→ ABOUT THIS TASK:
What is needed is an exact copy of the whole listing below, with no pictures.

---------- ENTRIES SHOWN

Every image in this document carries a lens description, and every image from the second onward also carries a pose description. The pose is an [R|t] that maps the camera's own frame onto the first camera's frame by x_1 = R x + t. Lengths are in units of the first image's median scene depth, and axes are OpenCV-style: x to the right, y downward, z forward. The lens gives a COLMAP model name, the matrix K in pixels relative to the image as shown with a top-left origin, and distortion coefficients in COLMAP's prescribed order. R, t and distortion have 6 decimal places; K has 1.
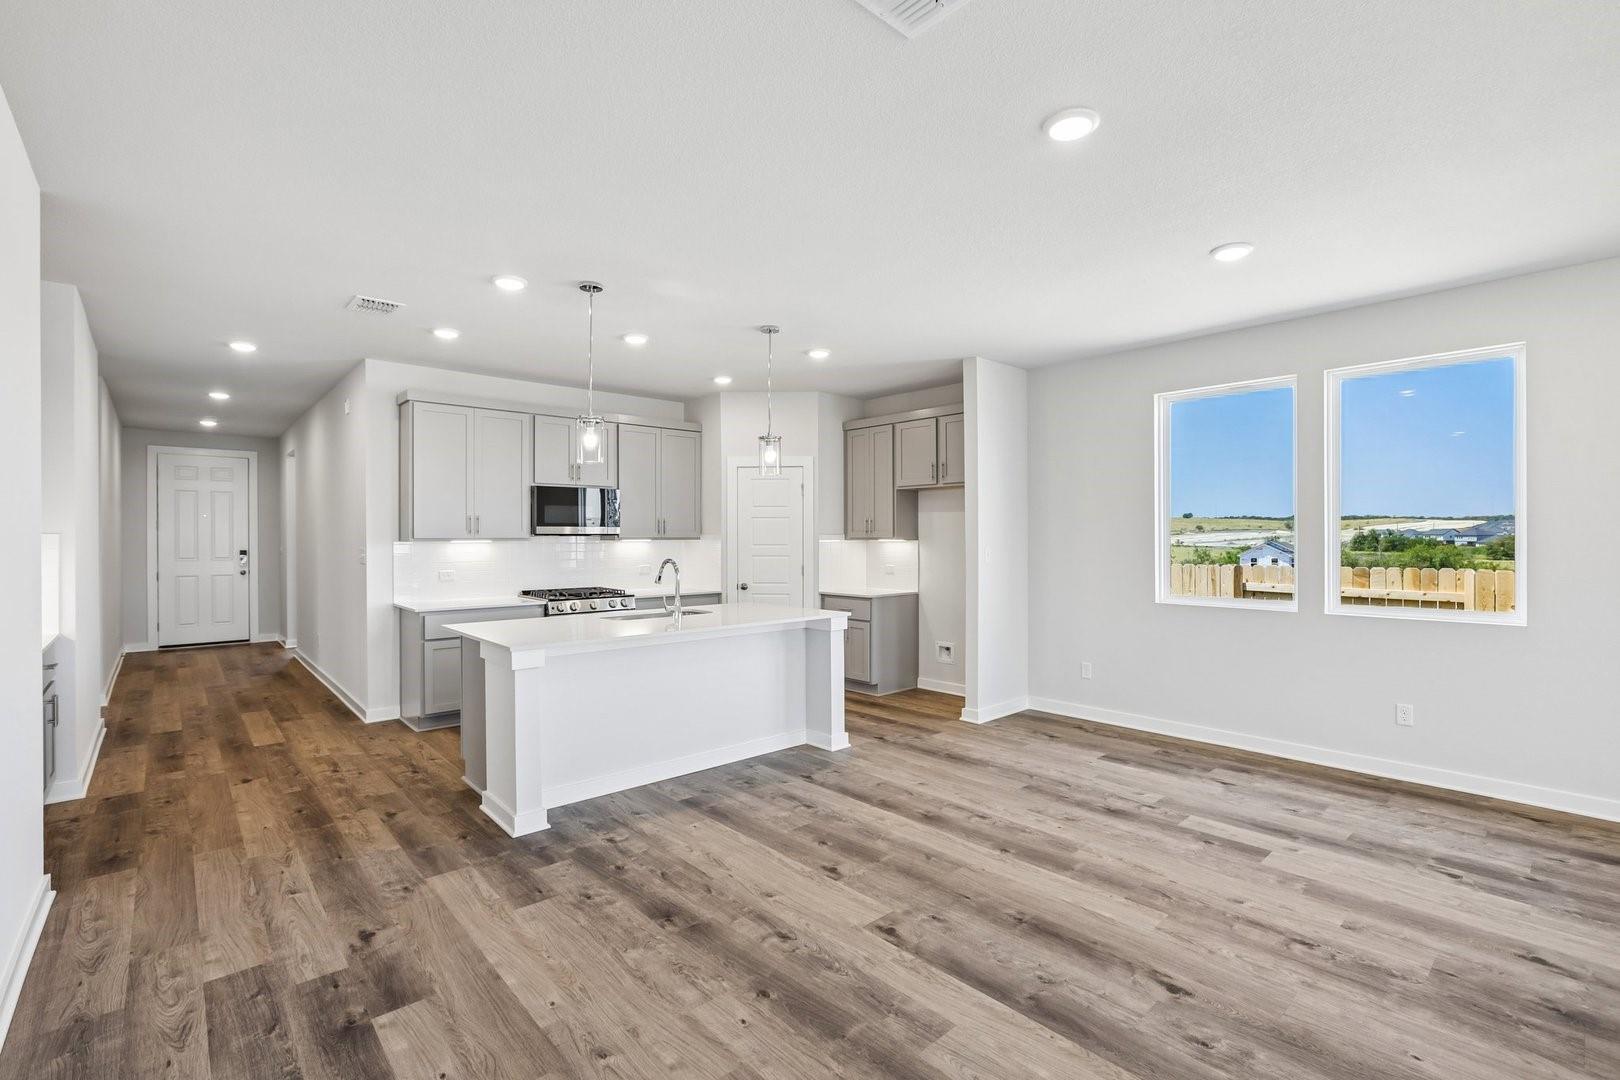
lens RADIAL K [[728.6, 0, 810.0], [0, 728.6, 540.0], [0, 0, 1]] dist [-0.040418, 0.017263]
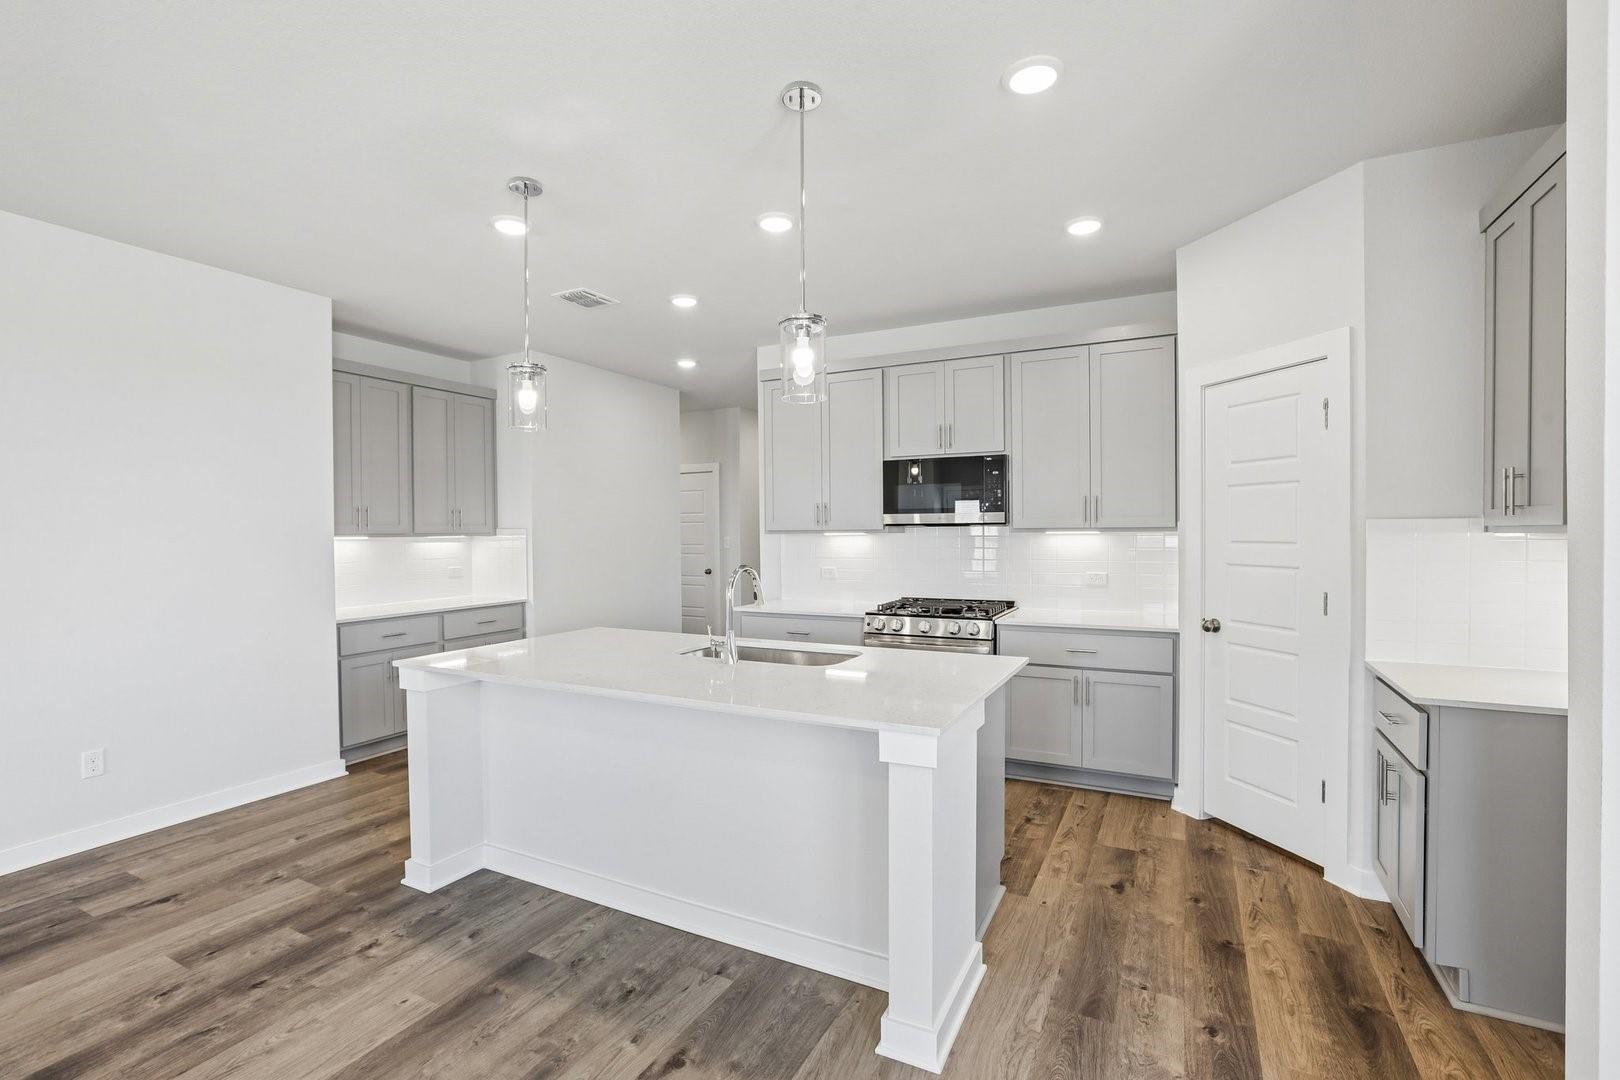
lens RADIAL K [[728.6, 0, 810.0], [0, 728.6, 540.0], [0, 0, 1]] dist [-0.040418, 0.017263]
pose [[0.350368, 0.010421, -0.936554, 0.373471], [0.003514, 0.999916, 0.012441, -0.001878], [0.936605, -0.007650, 0.350302, 0.788856]]
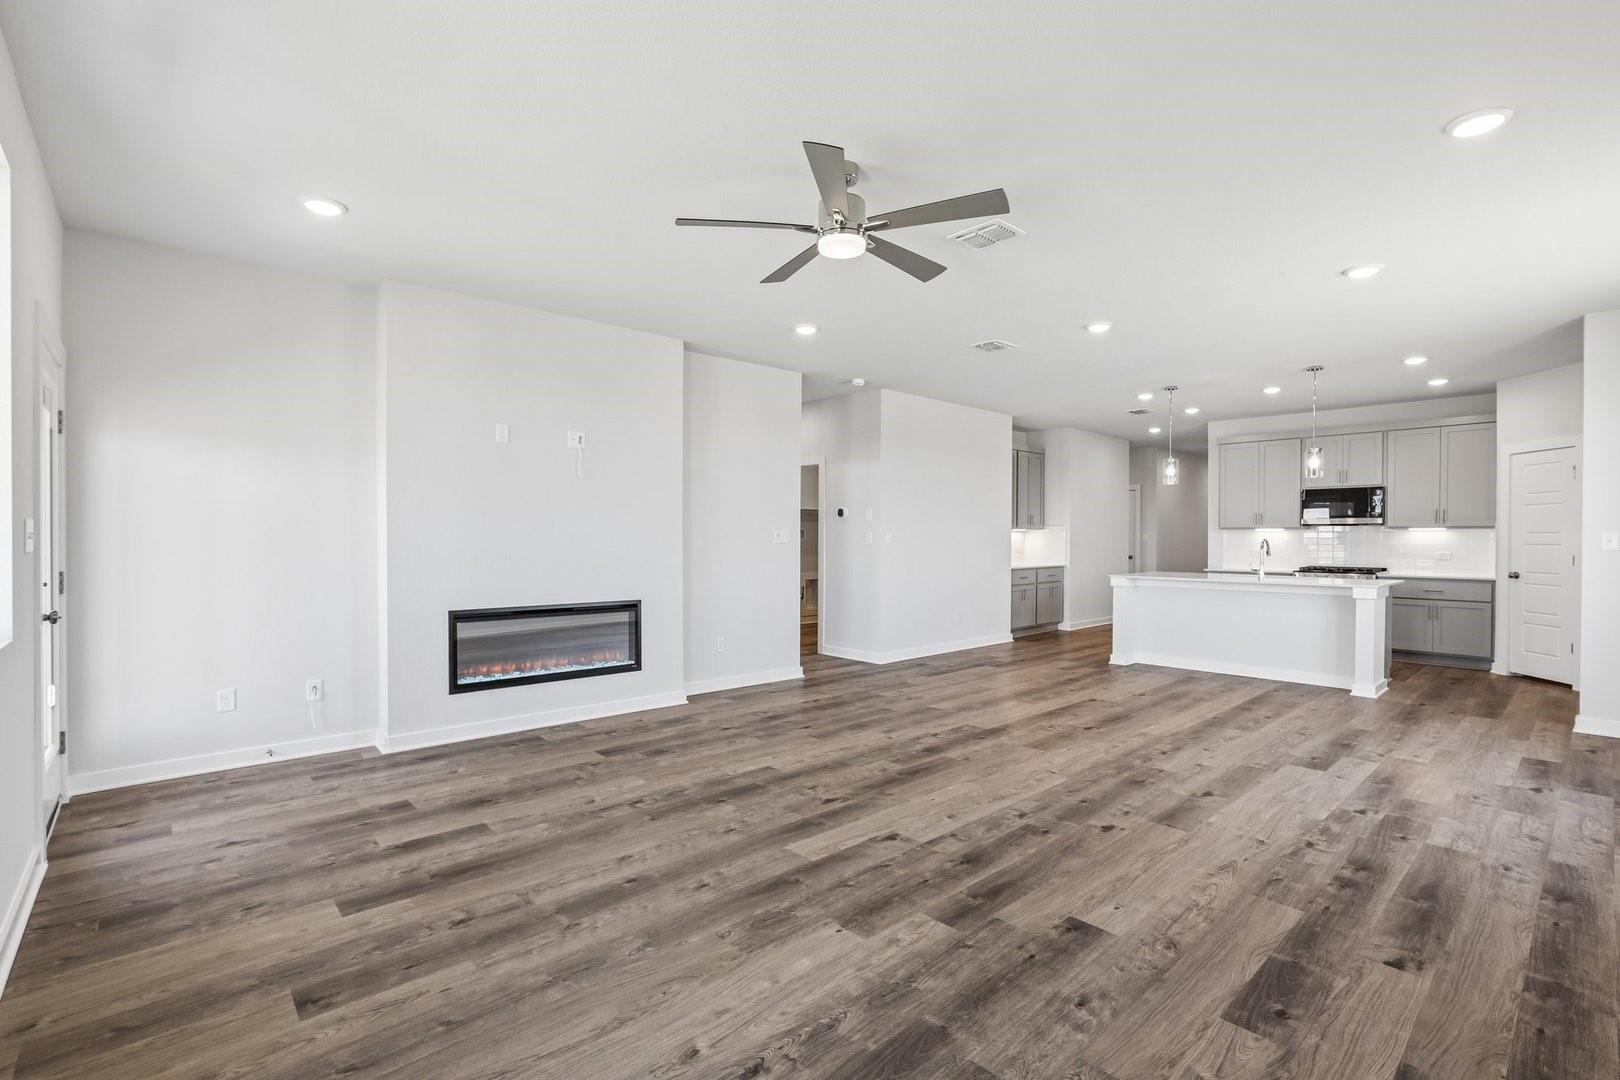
lens RADIAL K [[728.6, 0, 810.0], [0, 728.6, 540.0], [0, 0, 1]] dist [-0.040418, 0.017263]
pose [[-0.006216, 0.006888, -0.999957, 1.202857], [-0.007450, 0.999948, 0.006934, 0.023141], [0.999953, 0.007493, -0.006164, 0.077695]]
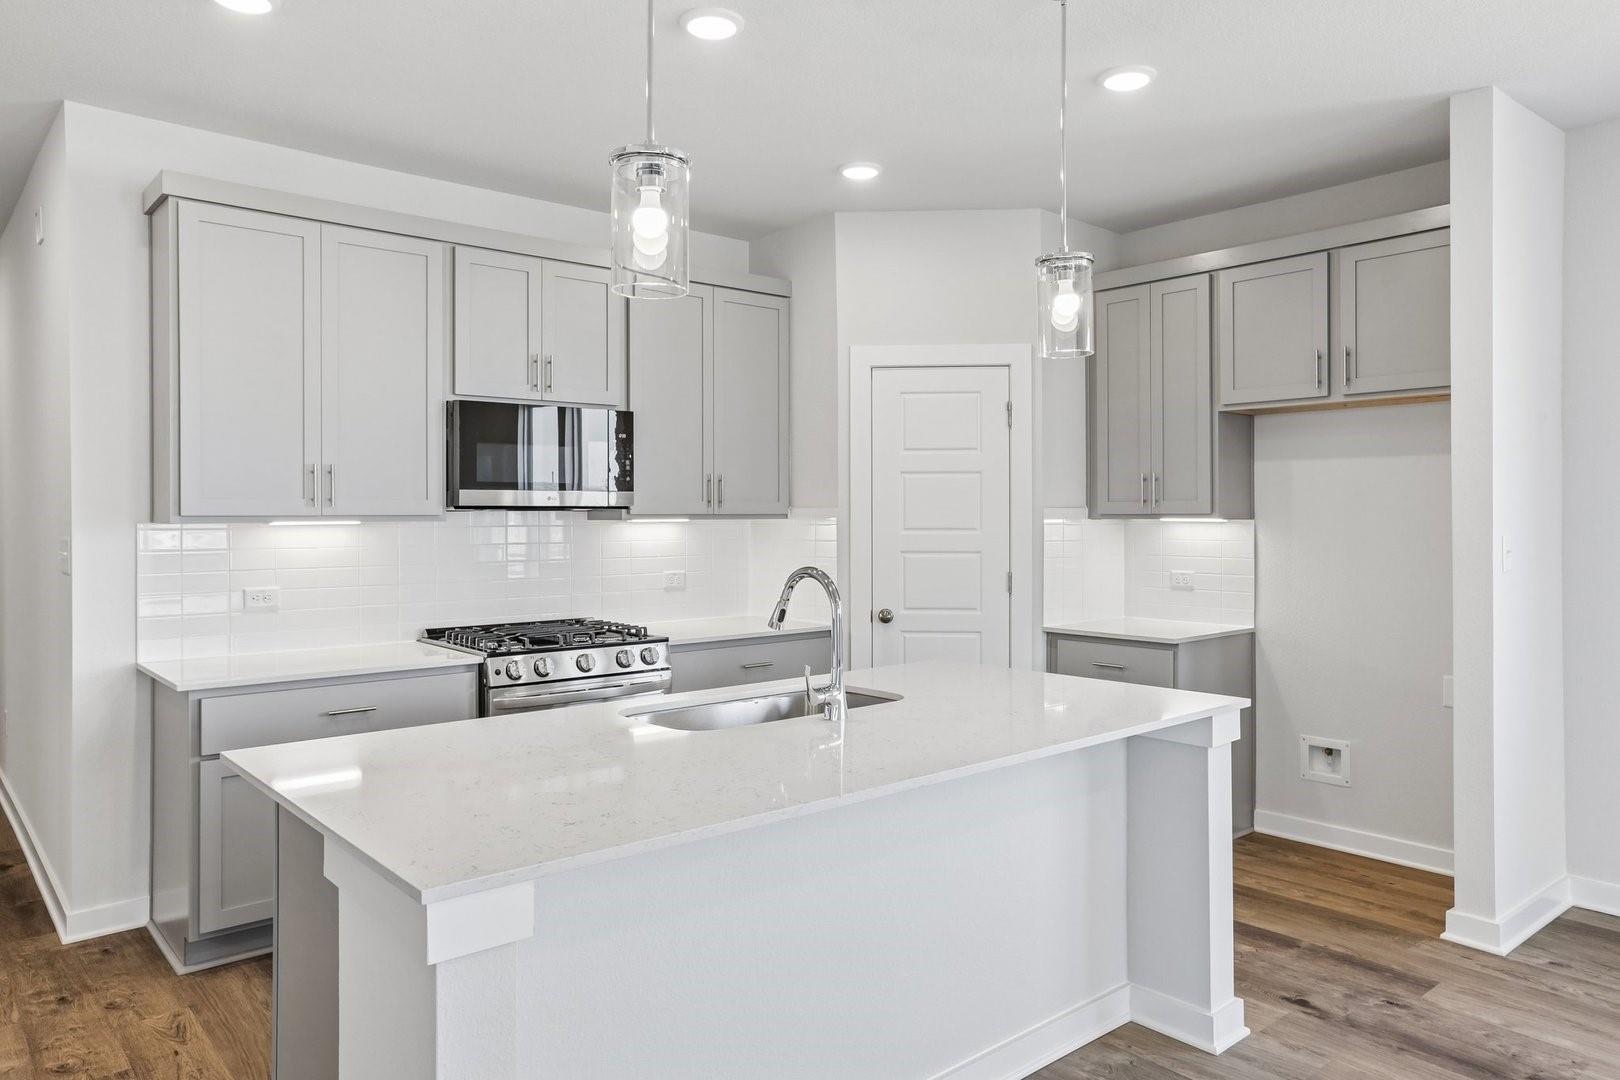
lens RADIAL K [[1118.8, 0, 816.3], [0, 1118.8, 513.6], [0, 0, 1]] dist [-0.021643, 0.050620]
pose [[0.999613, -0.001094, -0.027802, -0.159427], [0.000944, 0.999985, -0.005384, 0.000484], [0.027807, 0.005356, 0.999599, 0.363555]]
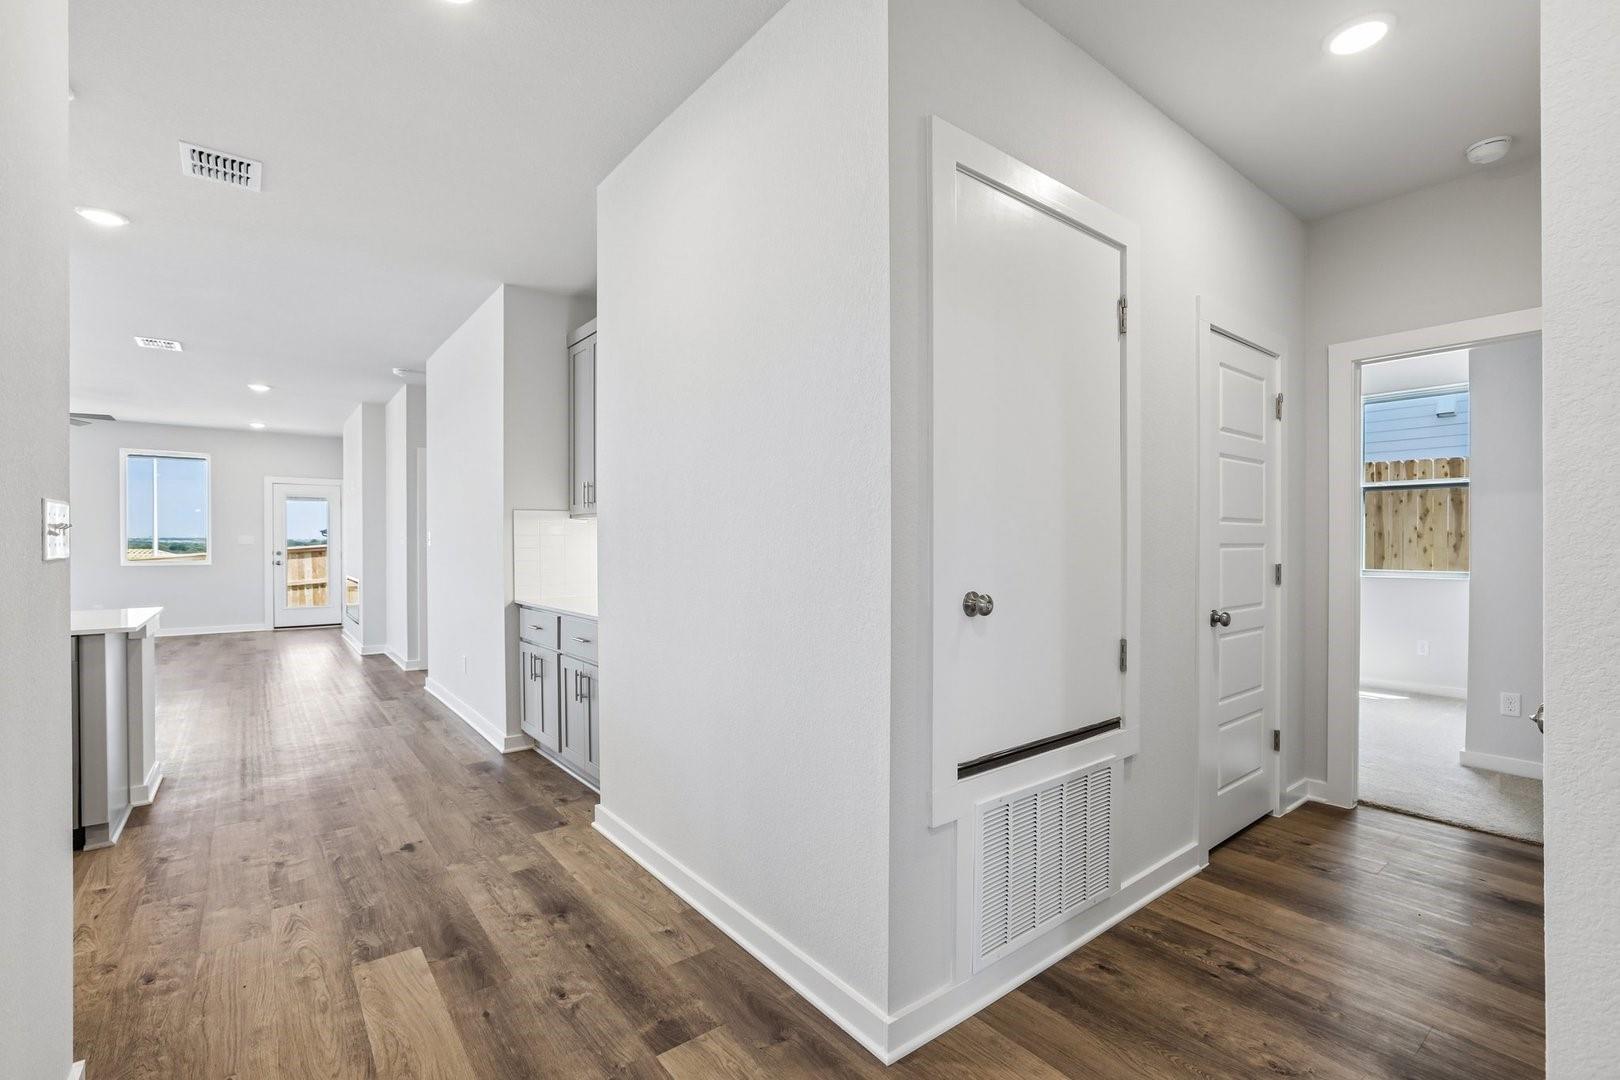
lens RADIAL K [[742.3, 0, 811.6], [0, 742.3, 530.8], [0, 0, 1]] dist [-0.038396, 0.017249]
pose [[-0.997163, 0.001172, 0.075268, -1.013464], [0.001148, 0.999999, -0.000370, 0.022831], [-0.075268, -0.000282, -0.997163, 1.379339]]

--------------------

→ FINISHED EXERCISE:
Every image in this document carries a lens description, and every image from the second onward also carries a pose description. The pose is an [R|t] that maps the camera's own frame onto the first camera's frame by x_1 = R x + t. Lengths are in units of the first image's median scene depth, and axes are OpenCV-style: x to the right, y downward, z forward. The lens gives a COLMAP model name, the matrix K in pixels relative to the image as shown with a top-left origin, and distortion coefficients in COLMAP's prescribed order. R, t and distortion have 6 decimal places; K has 1.
lens RADIAL K [[728.6, 0, 810.0], [0, 728.6, 540.0], [0, 0, 1]] dist [-0.040418, 0.017263]
lens RADIAL K [[728.6, 0, 810.0], [0, 728.6, 540.0], [0, 0, 1]] dist [-0.040418, 0.017263]
pose [[0.350368, 0.010421, -0.936554, 0.373471], [0.003514, 0.999916, 0.012441, -0.001878], [0.936605, -0.007650, 0.350302, 0.788856]]
lens RADIAL K [[728.6, 0, 810.0], [0, 728.6, 540.0], [0, 0, 1]] dist [-0.040418, 0.017263]
pose [[-0.006216, 0.006888, -0.999957, 1.202857], [-0.007450, 0.999948, 0.006934, 0.023141], [0.999953, 0.007493, -0.006164, 0.077695]]
lens RADIAL K [[1118.8, 0, 816.3], [0, 1118.8, 513.6], [0, 0, 1]] dist [-0.021643, 0.050620]
pose [[0.999613, -0.001094, -0.027802, -0.159427], [0.000944, 0.999985, -0.005384, 0.000484], [0.027807, 0.005356, 0.999599, 0.363555]]
lens RADIAL K [[742.3, 0, 811.6], [0, 742.3, 530.8], [0, 0, 1]] dist [-0.038396, 0.017249]
pose [[-0.997163, 0.001172, 0.075268, -1.013464], [0.001148, 0.999999, -0.000370, 0.022831], [-0.075268, -0.000282, -0.997163, 1.379339]]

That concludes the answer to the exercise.